### PROBLEM REQUIREMENTS
Which lines run from the one containing "670 719 0.83" to the last line of the entries? Return them exactly, with nothing more.

** Opening SOURCE MATERIAL block **

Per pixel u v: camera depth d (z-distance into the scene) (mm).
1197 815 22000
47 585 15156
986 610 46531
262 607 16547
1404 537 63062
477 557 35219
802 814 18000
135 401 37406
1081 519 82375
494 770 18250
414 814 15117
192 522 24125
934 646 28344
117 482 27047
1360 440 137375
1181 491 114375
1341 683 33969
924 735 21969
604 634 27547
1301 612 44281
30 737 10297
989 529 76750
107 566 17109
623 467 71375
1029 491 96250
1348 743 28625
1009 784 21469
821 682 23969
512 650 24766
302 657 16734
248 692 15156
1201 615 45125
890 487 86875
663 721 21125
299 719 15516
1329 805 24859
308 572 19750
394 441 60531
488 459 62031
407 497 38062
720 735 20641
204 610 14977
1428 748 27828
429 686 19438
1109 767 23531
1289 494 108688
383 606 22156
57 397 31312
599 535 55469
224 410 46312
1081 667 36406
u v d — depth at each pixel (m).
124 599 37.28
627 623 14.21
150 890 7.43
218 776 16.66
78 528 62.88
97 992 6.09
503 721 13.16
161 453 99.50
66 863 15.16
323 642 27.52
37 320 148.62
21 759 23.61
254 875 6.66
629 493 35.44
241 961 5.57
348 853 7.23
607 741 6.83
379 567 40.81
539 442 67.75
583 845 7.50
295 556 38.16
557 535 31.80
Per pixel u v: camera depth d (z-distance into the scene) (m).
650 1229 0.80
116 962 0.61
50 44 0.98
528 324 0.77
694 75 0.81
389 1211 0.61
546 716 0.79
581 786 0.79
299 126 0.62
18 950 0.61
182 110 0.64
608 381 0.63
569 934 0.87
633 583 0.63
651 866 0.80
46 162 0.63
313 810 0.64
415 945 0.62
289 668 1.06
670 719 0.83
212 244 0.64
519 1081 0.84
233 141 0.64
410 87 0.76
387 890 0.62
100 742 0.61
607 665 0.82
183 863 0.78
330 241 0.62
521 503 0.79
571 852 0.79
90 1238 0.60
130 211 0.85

** Closing SOURCE MATERIAL block **

### EXERCISE OUTPUT
670 719 0.83
212 244 0.64
519 1081 0.84
233 141 0.64
410 87 0.76
387 890 0.62
100 742 0.61
607 665 0.82
183 863 0.78
330 241 0.62
521 503 0.79
571 852 0.79
90 1238 0.60
130 211 0.85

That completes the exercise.